# Where can I find an artist and how are they paid if working via internet rather than hourly?



## InkCity (Jul 13, 2013)

Where can I find an artist and how are they paid if working via internet rather than hourly?


----------



## Preston (Mar 21, 2006)

InkCity said:


> Where can I find an artist and how are they paid if working via internet rather than hourly?


How they are paid and how much they charge depends on who they are and what you want.

I know of several very good artist and if you want I will PM you some contact info.


----------



## moneymadness (Dec 3, 2009)

I trying to find some artists if you can help pm there info


----------



## br1ght (May 14, 2013)

Have you tried fiverr.com? I haven't used them yet but know others that have and who sing its praises (in the non-screen printing world)... My understanding is that either you find a person that you like on the site and they do the work for you for pricing starting at $5 OR you can advertise what you want done and that others will bid on doing the work for you agian pricing can be as low as $5...

If you try fiverr.com or a simular site can you please let us know how you make out? TIA


----------



## SDthreads (Jul 22, 2013)

99designs.com is another pretty cool design site.


----------



## SqueegeePrinting (May 24, 2013)

Have a look at classified websites. A lot of people find freelancers on these sites and make them sign exclusivity agreements.


----------



## Hodgie (Jan 23, 2008)

I use Chris Clark at Clark Illustrations

Great artist. I pay through paypal.

Hodgie


----------



## thedigiguy (May 11, 2010)

I work with local schools like the Art Institute. I continue to be amazed by how talented these kids are. They have some very interesting concepts and ideas. In the past I have even sponsored art contests. Some of the designs are way outside the box bit I always get some that are great, I stay in touch with those artists and continue to use them as they go through school. Good high quality original art is well worth paying for. I usually spend $500.00 to sponsor a contest. This gives me rights to the art I choose as winner and names of other good artists.


----------



## platnumcn (Aug 5, 2013)

Hi

I do know a couple of sites, which can help you in your design things. However, what is your budget? I mean are you ready to pay for quality? or are you fine with any quality, if the price is in your range?


----------



## Micki23 (Jul 9, 2013)

Try Freelancer.com ...


----------



## SunEmbroidery (Oct 18, 2007)

Freelance people can charge by the job or the hour. I use Nancy Z. Graham (goes by NZG on this site). You can google her to view her online portfolio and get contact information.


----------



## jumpy (Aug 9, 2013)

SunEmbroidery said:


> Freelance people can charge by the job or the hour. I use Nancy Z. Graham (goes by NZG on this site). You can google her to view her online portfolio and get contact information.


oh she has fab work!!

im an artist/designer. Some artists will set a price that allows for a few changes to artwork and others give you a quote based on hours they will spend but they might charge more for extra changes. Some artists will also sell you pre-made designs and customise them with text/logo etc. Make sure you set a contract for what rights you want to purchase, some artists only sell the rights to use it once or in one application (eg on tees).
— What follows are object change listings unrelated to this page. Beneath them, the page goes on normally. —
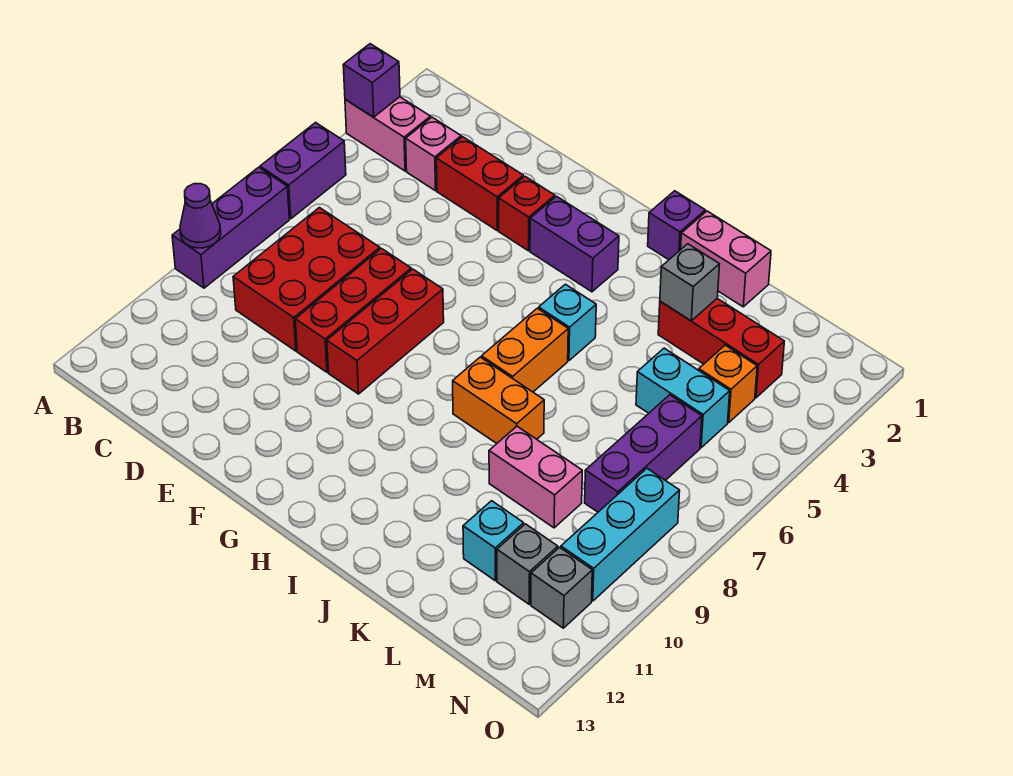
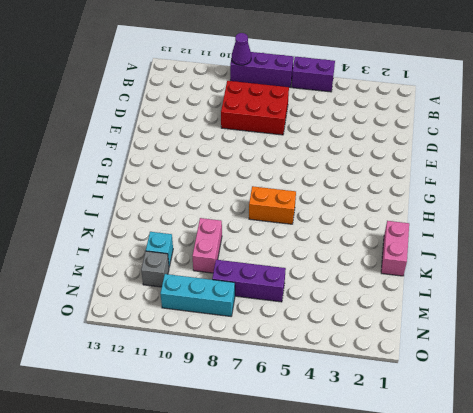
none -> pink brick A3:B3 level 1
none -> pink brick C3 level 1
none -> red brick D3:E3 level 1

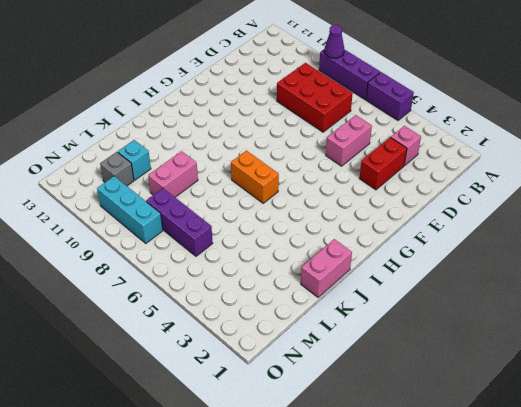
pink brick D5:E5 level 1 -> pink brick A3:B3 level 1
none -> red brick E7:E9 level 1
none -> red brick F3 level 1
none -> red brick F7:F9 level 1

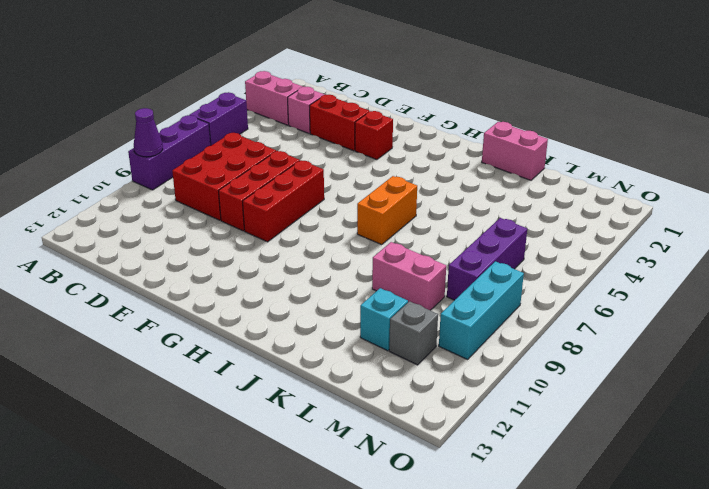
none -> purple brick G3:H3 level 1
none -> purple brick I1 level 1
none -> cyan brick I5 level 1

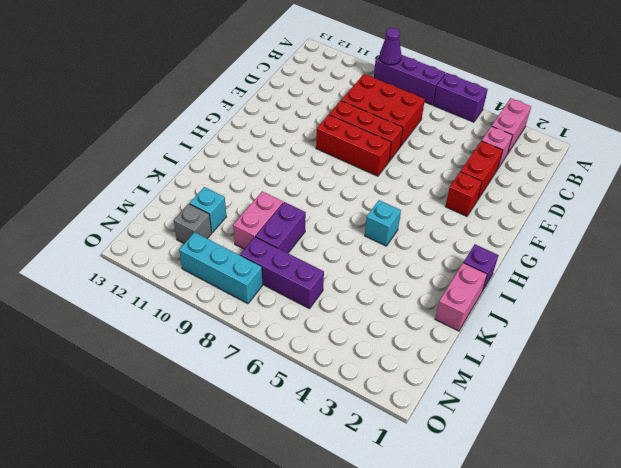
purple brick K8:L8 level 1 -> purple brick G3:H3 level 1
none -> orange brick I6:I7 level 1
none -> orange brick I8:J8 level 1
none -> red brick K3:M3 level 1

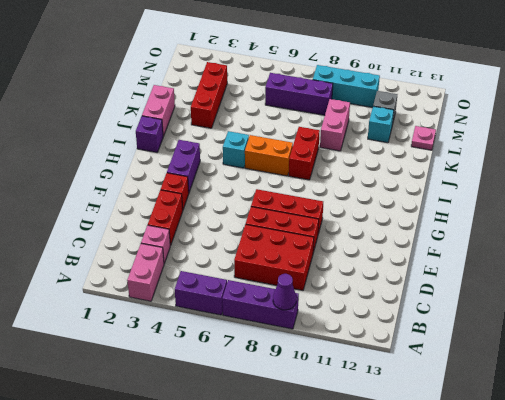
red brick I8:J8 level 1 -> orange brick I8:J8 level 1
pink plate L13 level 1 -> none
none -> cyan brick L5:M5 level 1
none -> orange brick M4 level 1
none -> grey brick N11 level 1

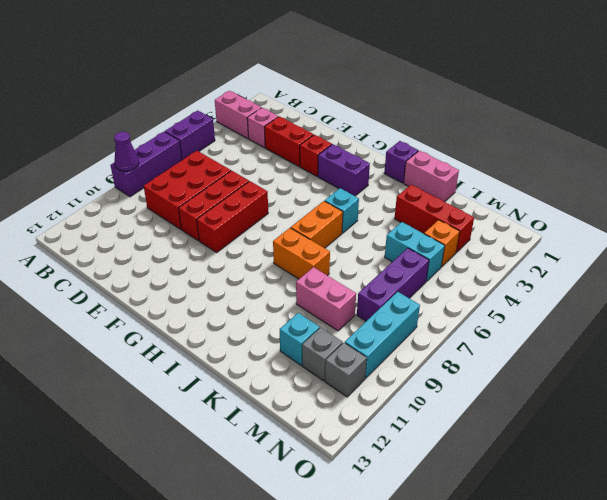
none -> purple brick A3 level 2
none -> grey brick K3 level 2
Look for artists that fit your style and contact them or try freelancer if you dont need the best but they can be a little hit/miss


----------



## rickxtexas (Aug 5, 2013)

I'm also an artist, and I've migrated over the last couple years to getting my clients to pay me a flat retainer each month for unlimited artwork. It makes billing easier and I turn jobs around faster that way too. One of my clients gets about 30 pieces of artwork a month for about $8.50 each. I only charge more if he throws out something that takes me a long time to do, like more than a hour.


----------